If you wanted to do scatter/gather random I/O asynchronously, you'd pre-size the file ahead of time, then simply dispatch asynchronous writes for everything, possibly leveraging SetFileIoOverlappedRange such that the kernel locks all the necessary sections into memory ahead of time.
And finally, what's great about I/O completion ports in general is they are self-aware of their concurrency. The rule is always "never block". But sometimes, blocking is inevitable. Windows can detect when a thread that was servicing an I/O completion port has blocked and will automatically mark another thread as runnable so the overall concurrency of the server isn't impacted (or rather, other network clients aren't impacted by a thread's temporary blocking). The only service that's affected is to the client that triggered whatever blocking I/O call there was -- it would be indistinguishable (from a latency perspective) to other clients, because they're happily being picked up by the remaining threads in the thread pool.
I describe that in detail here: https://speakerdeck.com/trent/pyparallel-how-we-removed-the-...

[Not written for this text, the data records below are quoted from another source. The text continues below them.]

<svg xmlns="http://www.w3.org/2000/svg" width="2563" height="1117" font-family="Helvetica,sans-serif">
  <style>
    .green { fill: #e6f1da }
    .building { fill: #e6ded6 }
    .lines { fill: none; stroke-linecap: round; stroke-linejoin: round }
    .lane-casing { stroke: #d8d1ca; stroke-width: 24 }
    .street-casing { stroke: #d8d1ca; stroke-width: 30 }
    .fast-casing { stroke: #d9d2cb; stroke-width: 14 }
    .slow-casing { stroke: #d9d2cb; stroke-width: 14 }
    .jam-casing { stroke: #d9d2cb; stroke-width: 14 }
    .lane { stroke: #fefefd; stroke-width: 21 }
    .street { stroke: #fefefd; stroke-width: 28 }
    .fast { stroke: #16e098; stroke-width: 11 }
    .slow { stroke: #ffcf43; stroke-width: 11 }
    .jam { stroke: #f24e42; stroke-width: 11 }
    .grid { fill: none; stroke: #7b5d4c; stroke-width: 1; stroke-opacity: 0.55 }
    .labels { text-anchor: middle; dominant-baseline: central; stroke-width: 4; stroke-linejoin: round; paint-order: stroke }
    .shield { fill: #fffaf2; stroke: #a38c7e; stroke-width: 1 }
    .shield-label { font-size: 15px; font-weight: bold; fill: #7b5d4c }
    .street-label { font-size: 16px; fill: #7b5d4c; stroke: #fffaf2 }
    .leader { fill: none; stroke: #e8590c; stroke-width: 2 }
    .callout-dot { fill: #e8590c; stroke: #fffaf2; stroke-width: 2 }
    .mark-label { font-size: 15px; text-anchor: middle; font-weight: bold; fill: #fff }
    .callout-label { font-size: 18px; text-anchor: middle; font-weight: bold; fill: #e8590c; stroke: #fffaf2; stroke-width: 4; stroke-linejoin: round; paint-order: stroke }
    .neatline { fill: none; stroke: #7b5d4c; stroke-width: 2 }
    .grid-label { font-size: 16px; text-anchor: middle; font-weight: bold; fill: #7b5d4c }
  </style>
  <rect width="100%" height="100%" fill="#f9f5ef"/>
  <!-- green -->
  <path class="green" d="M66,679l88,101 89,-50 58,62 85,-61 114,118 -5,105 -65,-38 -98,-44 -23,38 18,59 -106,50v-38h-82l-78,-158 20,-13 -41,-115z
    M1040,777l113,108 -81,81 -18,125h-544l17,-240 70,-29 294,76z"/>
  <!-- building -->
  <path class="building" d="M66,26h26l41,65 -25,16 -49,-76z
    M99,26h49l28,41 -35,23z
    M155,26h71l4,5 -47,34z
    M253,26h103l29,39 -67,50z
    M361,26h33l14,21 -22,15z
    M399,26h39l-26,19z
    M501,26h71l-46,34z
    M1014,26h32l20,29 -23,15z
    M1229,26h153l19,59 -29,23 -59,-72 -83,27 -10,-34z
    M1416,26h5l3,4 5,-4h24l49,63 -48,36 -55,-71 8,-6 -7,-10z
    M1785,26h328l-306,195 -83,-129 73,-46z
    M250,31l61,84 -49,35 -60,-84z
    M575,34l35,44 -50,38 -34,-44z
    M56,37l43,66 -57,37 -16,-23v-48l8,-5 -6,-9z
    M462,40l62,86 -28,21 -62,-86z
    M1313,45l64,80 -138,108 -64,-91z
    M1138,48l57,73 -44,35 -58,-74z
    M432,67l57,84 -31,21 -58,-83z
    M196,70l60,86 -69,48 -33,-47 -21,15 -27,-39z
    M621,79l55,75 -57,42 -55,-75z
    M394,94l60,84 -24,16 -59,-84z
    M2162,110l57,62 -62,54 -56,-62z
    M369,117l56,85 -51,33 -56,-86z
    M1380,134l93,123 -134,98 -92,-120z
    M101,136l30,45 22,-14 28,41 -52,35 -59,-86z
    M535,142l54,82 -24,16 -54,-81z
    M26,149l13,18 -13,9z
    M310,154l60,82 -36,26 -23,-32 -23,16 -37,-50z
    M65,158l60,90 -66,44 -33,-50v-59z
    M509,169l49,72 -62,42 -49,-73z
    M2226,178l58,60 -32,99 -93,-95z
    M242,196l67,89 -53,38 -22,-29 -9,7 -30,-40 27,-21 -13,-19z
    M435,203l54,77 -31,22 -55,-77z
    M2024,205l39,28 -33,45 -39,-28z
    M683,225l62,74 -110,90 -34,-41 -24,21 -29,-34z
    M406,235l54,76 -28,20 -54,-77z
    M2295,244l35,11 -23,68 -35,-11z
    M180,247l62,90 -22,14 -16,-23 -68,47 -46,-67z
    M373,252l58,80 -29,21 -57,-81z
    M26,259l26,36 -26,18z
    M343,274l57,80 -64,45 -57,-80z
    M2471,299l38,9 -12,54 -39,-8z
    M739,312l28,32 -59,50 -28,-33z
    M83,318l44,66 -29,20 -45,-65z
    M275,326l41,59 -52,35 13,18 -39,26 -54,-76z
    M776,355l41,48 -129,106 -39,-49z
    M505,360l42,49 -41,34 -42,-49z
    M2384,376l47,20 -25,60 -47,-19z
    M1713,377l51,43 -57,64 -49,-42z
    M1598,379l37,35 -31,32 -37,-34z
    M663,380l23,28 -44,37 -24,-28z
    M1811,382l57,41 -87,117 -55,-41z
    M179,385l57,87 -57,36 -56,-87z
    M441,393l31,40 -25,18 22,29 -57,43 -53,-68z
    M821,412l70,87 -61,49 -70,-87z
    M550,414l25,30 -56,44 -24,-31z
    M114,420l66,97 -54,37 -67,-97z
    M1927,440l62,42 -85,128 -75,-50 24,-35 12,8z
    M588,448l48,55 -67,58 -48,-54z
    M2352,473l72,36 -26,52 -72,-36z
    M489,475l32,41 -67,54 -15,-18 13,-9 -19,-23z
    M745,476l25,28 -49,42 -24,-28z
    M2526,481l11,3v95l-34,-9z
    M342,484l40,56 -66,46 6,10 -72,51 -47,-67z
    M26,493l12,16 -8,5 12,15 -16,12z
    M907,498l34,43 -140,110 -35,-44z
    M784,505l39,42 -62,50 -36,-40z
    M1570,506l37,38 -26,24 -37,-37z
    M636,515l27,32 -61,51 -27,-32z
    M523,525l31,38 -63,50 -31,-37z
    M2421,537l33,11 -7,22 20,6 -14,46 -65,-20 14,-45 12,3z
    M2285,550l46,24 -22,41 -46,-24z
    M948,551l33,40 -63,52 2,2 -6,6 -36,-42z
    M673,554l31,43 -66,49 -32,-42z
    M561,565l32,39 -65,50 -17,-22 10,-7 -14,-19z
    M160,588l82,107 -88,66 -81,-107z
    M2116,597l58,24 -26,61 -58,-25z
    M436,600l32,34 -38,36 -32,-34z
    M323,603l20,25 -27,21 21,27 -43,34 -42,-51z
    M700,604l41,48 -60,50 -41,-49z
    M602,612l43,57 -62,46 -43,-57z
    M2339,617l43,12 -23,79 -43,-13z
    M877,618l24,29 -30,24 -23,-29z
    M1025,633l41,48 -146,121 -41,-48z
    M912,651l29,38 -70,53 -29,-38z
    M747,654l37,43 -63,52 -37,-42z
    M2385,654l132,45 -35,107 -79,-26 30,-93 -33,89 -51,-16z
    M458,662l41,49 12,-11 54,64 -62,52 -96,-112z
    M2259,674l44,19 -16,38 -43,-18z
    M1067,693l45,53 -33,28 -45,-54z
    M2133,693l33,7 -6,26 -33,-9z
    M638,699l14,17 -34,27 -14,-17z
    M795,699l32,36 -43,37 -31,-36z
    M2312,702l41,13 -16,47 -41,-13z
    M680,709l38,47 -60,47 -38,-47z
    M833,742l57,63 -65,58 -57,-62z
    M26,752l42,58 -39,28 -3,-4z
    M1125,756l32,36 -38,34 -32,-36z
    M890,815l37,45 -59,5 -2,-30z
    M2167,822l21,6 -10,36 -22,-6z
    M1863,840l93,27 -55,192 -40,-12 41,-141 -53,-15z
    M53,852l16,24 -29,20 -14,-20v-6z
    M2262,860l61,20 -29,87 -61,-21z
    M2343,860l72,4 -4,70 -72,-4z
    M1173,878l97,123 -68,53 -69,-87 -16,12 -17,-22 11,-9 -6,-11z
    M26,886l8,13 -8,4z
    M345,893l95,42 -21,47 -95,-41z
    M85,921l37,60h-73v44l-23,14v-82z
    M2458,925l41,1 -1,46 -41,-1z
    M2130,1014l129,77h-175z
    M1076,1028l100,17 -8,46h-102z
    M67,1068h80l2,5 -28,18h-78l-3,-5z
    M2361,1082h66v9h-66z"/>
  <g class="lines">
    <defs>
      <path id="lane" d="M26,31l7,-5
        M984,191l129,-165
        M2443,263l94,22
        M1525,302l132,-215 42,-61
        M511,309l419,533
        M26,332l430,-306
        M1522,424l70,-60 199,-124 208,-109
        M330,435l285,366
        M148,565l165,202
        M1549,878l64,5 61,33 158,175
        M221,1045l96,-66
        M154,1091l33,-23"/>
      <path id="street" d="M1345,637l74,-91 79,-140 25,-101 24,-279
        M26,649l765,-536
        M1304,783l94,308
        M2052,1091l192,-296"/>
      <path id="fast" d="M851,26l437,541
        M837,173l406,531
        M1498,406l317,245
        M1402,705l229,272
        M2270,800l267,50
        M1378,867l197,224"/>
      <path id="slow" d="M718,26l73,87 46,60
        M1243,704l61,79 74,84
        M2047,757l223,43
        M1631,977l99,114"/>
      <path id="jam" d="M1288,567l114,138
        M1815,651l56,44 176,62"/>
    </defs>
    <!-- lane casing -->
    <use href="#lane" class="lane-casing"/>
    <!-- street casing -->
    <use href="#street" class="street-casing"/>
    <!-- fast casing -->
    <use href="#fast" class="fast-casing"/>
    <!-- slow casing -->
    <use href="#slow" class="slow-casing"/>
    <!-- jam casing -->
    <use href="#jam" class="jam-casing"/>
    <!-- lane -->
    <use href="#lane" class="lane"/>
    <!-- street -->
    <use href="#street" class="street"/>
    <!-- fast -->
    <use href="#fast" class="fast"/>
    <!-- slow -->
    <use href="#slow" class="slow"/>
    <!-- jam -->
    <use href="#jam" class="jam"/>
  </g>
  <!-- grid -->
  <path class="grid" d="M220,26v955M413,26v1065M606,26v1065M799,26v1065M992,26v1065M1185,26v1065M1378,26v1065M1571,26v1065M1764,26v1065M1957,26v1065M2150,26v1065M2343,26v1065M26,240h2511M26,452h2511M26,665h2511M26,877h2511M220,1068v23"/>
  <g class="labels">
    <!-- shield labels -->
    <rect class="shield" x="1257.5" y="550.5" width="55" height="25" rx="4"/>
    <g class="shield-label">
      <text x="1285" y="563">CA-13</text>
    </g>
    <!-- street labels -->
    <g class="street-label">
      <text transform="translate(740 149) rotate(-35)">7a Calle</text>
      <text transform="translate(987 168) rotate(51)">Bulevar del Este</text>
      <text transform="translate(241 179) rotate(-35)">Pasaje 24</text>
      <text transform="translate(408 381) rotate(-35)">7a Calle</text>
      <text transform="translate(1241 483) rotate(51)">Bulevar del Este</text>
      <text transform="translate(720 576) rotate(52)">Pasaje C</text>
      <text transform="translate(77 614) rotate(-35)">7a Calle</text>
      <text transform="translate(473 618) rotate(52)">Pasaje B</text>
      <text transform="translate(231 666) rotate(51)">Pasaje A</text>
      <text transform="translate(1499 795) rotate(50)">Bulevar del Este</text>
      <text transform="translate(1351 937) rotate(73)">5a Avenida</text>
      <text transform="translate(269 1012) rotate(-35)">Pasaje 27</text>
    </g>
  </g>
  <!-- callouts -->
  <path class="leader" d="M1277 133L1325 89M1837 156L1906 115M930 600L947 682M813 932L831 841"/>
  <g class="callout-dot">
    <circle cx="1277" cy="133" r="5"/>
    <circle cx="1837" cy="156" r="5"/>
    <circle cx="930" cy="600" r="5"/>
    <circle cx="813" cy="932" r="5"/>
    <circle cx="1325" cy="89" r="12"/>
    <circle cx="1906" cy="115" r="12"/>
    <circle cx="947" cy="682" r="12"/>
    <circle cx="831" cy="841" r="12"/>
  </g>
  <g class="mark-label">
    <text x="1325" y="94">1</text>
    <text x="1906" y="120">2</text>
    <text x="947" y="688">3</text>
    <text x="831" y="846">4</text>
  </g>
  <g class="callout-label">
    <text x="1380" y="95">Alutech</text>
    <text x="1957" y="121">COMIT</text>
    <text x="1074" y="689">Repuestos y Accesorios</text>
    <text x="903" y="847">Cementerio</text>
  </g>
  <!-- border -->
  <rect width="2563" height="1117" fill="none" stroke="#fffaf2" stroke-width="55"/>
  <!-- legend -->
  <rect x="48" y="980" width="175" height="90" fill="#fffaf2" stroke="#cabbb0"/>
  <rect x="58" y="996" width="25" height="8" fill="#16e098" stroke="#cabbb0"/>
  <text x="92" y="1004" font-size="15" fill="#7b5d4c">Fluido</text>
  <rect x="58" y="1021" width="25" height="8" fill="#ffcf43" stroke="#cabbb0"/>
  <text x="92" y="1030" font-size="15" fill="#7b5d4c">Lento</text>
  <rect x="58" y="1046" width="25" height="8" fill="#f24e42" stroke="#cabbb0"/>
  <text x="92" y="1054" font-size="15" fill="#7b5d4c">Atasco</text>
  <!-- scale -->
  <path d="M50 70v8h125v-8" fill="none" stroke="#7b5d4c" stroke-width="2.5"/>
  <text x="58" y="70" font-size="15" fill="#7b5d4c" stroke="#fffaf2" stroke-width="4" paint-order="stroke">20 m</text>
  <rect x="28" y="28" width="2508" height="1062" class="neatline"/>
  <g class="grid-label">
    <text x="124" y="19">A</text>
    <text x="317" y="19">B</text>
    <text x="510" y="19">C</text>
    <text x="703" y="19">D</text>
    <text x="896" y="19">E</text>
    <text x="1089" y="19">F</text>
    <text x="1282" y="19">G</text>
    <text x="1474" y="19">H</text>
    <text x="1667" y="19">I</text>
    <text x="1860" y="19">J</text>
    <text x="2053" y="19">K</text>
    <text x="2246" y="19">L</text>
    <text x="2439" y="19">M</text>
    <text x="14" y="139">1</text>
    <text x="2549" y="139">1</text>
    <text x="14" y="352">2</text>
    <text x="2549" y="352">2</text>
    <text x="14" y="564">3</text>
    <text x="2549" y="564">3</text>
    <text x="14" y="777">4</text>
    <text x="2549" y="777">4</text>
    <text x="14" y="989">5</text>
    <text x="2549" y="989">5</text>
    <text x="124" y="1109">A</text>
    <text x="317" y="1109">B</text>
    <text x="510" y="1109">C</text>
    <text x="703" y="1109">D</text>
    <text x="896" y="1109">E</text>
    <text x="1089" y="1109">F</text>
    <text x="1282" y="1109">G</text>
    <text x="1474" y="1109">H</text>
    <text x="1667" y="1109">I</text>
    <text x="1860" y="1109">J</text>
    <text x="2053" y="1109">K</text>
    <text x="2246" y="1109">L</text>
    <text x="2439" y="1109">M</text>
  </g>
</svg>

> > Be careful when coding for asynchronous I/O because the system reserves the right to make an operation synchronous if it needs to. Therefore, it is best if you write the program to correctly handle an I/O operation that may be completed either synchronously or asynchronously.
That's not the best wording they've used given the article is also talking about blocking. If you've followed my guidelines above, a synchronous return is actually advantageous for file I/O because it means your request was served directly from the cache, and no overlapped I/O operation had to be posted.
And you know all of the operations that will block (and they all make sense when you understand what the kernel is doing behind the scenes), so you just don't do them on the hot path. It's pretty straight forward.
I wrote Windows drivers and file systems for about 10 years, and Unix drivers and file systems also for about 10 years.
I'd rather practice substance agriculture for the rest of my life than deal with Windows drivers again.
Can programming against the userspace interface the I/O subsystem really be compared to programming against the kernel driver interface to I/O subsystem? In Linux, kernel drivers have access to structures, services, and layers that userspace doesn't. And can these be compared between a monolithic and a micro-kernel approach, other than what has been debated ad nauseam for micro/monolithic kernels in general (not just used for I/O)?
I just meant that writing an NT kernel driver will really give you an appreciation of what's going on behind the scenes in order to facilitate awesome userspace things like overlapped I/O, threadpool completion routines, etc.